Marudas Says West Won’t Squeeze Turkey Over Cyprus Unity

NICOSIA – Cypriot unity is being delayed because western governments are afraid to put pressure on Turkey, Peter Marudas, who was the Chief of Staff for former US Senator Paul Sarbanes of Maryland.

While visiting Cyprus, he told the news agency CAN that the sense Cypriots have the United States backs Turkey “is partly justified,” even though President Barack Obama recently said he felt Turkish President Recep Tayyip Erdogan was near-dictatorial.

Marudas said the US and the West have what he called a misplaced sense of security in trusting Turkey and cares far less about justice.
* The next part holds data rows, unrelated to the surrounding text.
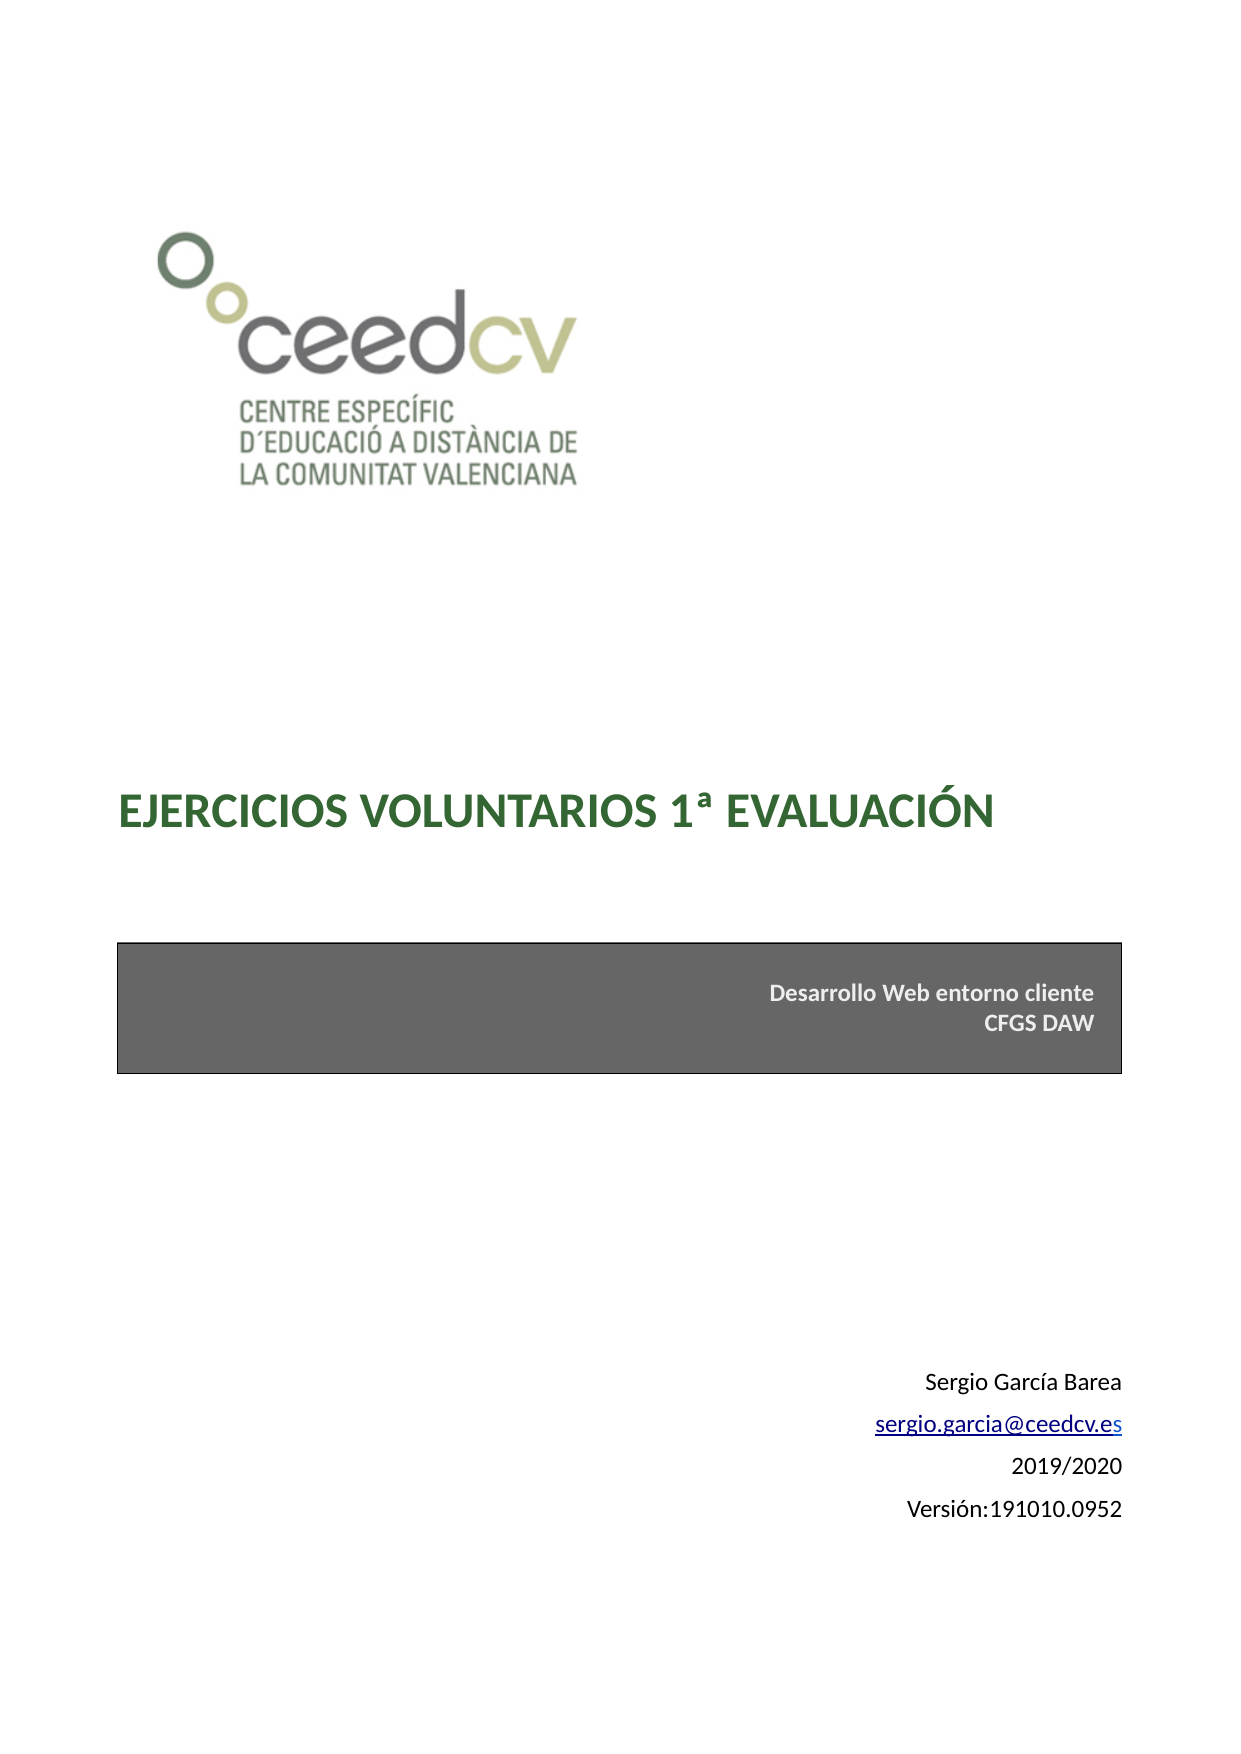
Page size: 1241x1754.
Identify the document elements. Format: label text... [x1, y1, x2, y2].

text sergio.garcia@ceedcv.es [231, 1408, 1122, 1438]
text 2019/2020 [118, 1450, 1122, 1481]
text Ejercicios voluntarios 1ª Evaluación [118, 779, 1122, 840]
picture [118, 204, 681, 514]
text Desarrollo Web entorno cliente [121, 977, 1094, 1007]
text Sergio García Barea [231, 1366, 1122, 1396]
text CFGS DAW [121, 1007, 1094, 1038]
text Versión:191010.0952 [118, 1493, 1122, 1523]
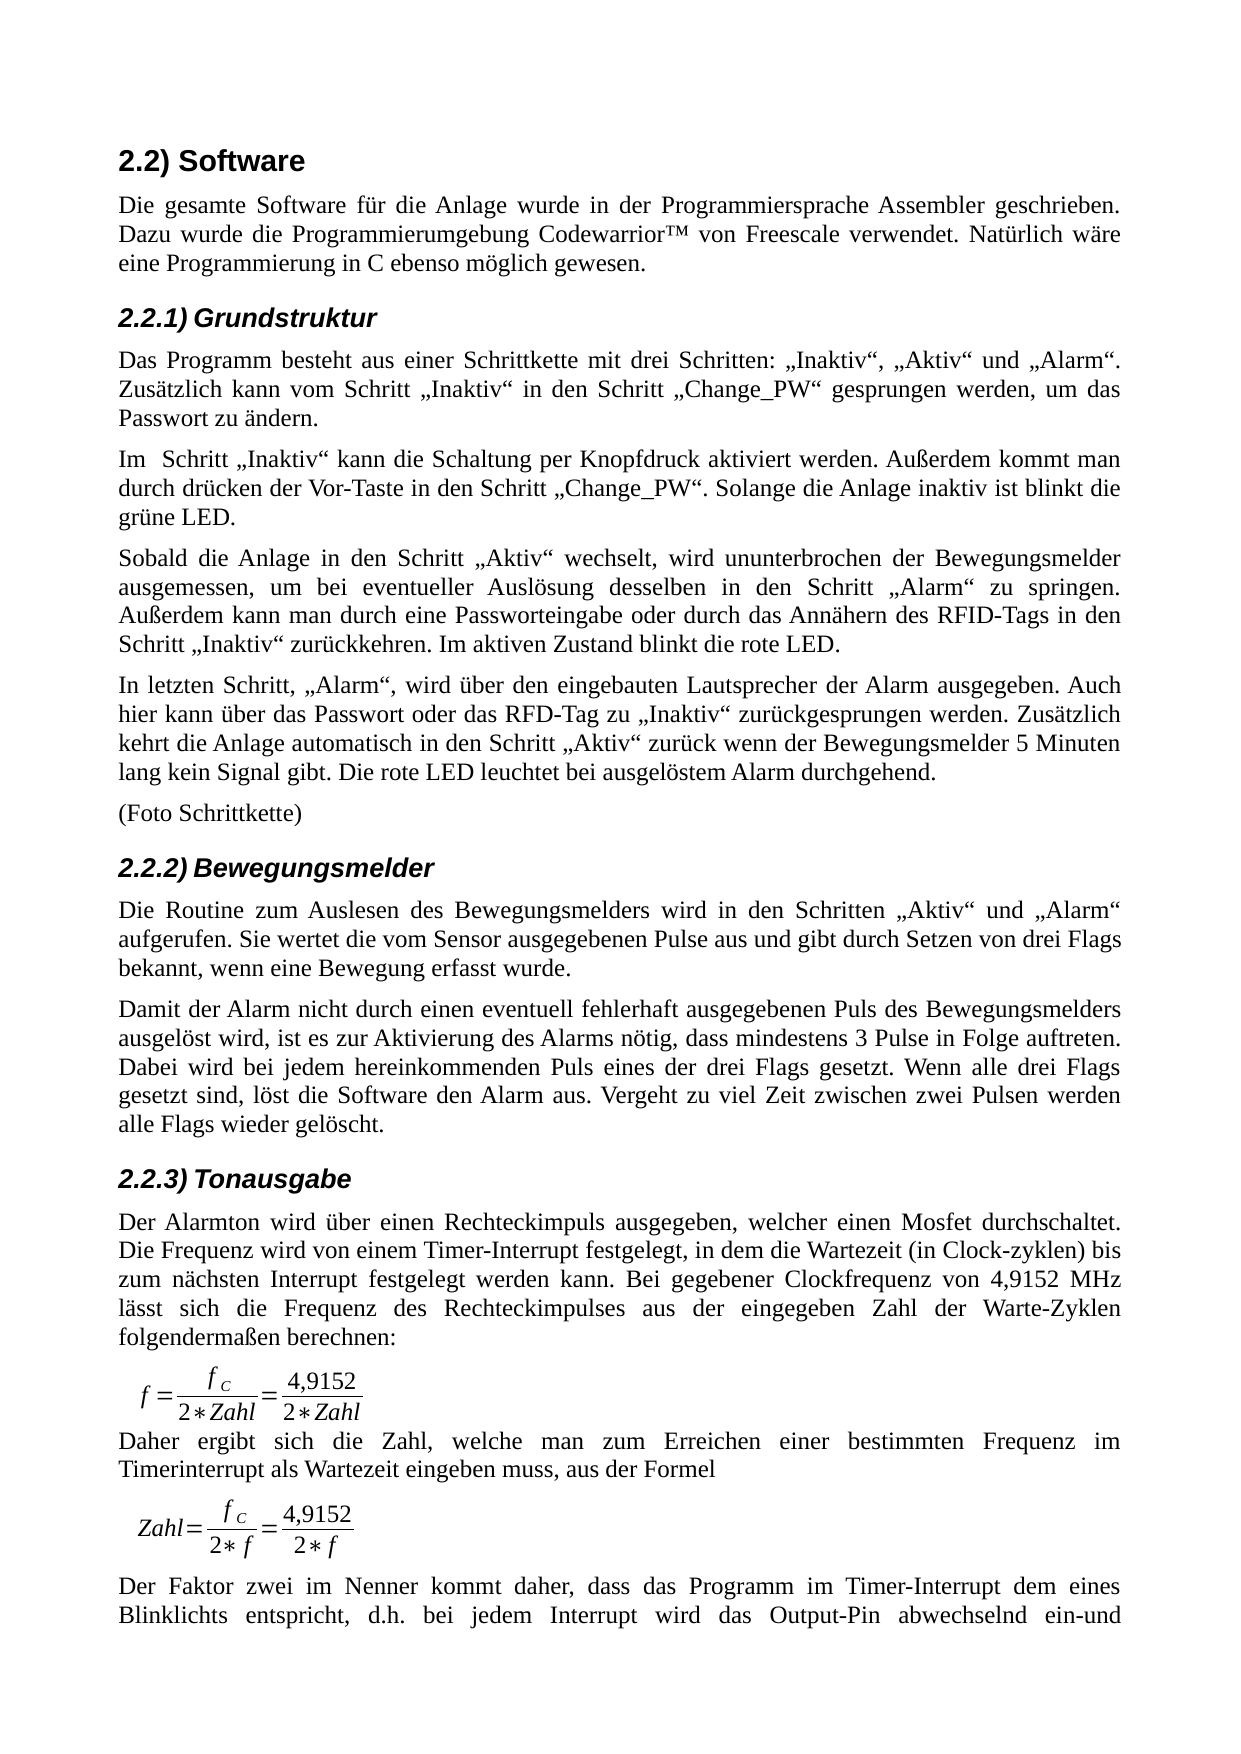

Turkey unlawfully invaded Cyprus in 1974 and keeps a standing army of more than 30,000 soldiers in the northern third it occupies and which only it recognizes.

Cypriot President Nicos Anastasiades and his Turkish counterpart, Mustafa Akinci, a year ago bolstered optimism for a solution to reunify the island but their talks have stalled and only now resumed with any vigor.

During his week-long visit, Marudas, now retired, praised Cypriots for what they had achieved following the invasion that keeps Cyprus – a member of the European Union – divided even as Turkey is trying to get into the bloc but won’t recognize the country and bars its ships and planes.

“My last visit here was in July 1975, there have been big changes since then,” he said, noting that people had faced challenging experiences in the long aftermath that hasn’t been resolved by a raft of diplomats and envoys from the West.

“I am impressed by the achievements of the Cypriots, the invasion was an enormous blow, Cypriots established an impressive country,” he said, and wondered what the US would have done if it had lost 37% of its land.

Cyprus, he added has a good reputation and plays a positive role in the region and is an EU member. “It is a respected member of the international community and as we say in the States, it carries its load,” he noted.

Referring to US backing of Turkey and the belief Cypriots have that Washington would always support Ankara, he said: “Many in the USA view Cyprus as a rather minor issue, and there are a lot of forces pushing to back Turkey.”

While he said Cyprus – rather like Greece – has been sidelined in favor of Turkey, which the West views as an opportunity to bring a stable Muslim country under its influence, Marudas said that, “Cyprus is an oasis of stability, notwithstanding the division, the only functional democracy in this part of the world – apart from Israel in its own country -, and this elevates Cyprus and its strategic role.”

He said there hasn’t been a solution for four decades because there hasn’t been any real urgency expressed by Europe or the West beyond lip service and occasional calls for both sides to find an answer.

The West will not exert the pressure needed on Turkey for a solution,” even though he said the long-running dilemma is different from the also-unresolved issue of Middle East peace and the elusive solution between Israel and Palestinians.

“It is in the US interests, economic, political and in relation to the values the country subscribes to, to support Cyprus in any way we can, the Cyprus issue is a struggle for values the US values highly,” he said.


While just now coming out of an economic crisis that required a 10-billion euro ($10.99 billion) international bailout, Cyprus is standing firm on the reunification even though Anastasiades made significant concessions to Erdogan as part of a European Union deal with Ankara to swap refugees. That included giving Turkey a faster-track into the bloc.

Cyprus Minister of Justice and Public Order Ionas Nicolaou said, however, there are four requirements the government has before moving toward a resolution.

He said those were:

  • Restoration of the constitutional order and the island`s territorial integrity
  • Reunification of the state`s institutions and the people Absence of guarantees post-settlement
  • Respect of the basic principles of international and EU law.

“In the wake of the intensified phase of the negotiating process for the solution of our top political problem, we reiterate at every opportunity that we will not accept anything less than a solution which will restore to the maximum extent possible the constitutional and territorial disruption Turkey caused illegally and by force,” Nicolaou said, talking about an event in Thessaloniki, Greece to commemorate those killed during invasion.

“We seek and look forward to a settlement plan that would reunite the people and the institutions,” he added, the news agency KYPE reported.

“The only guarantees a settlement should include must be those relating to development and progress for the island`s Greek Cypriot and Turkish Cypriot legal inhabitants,” he said, although none have been offered yet.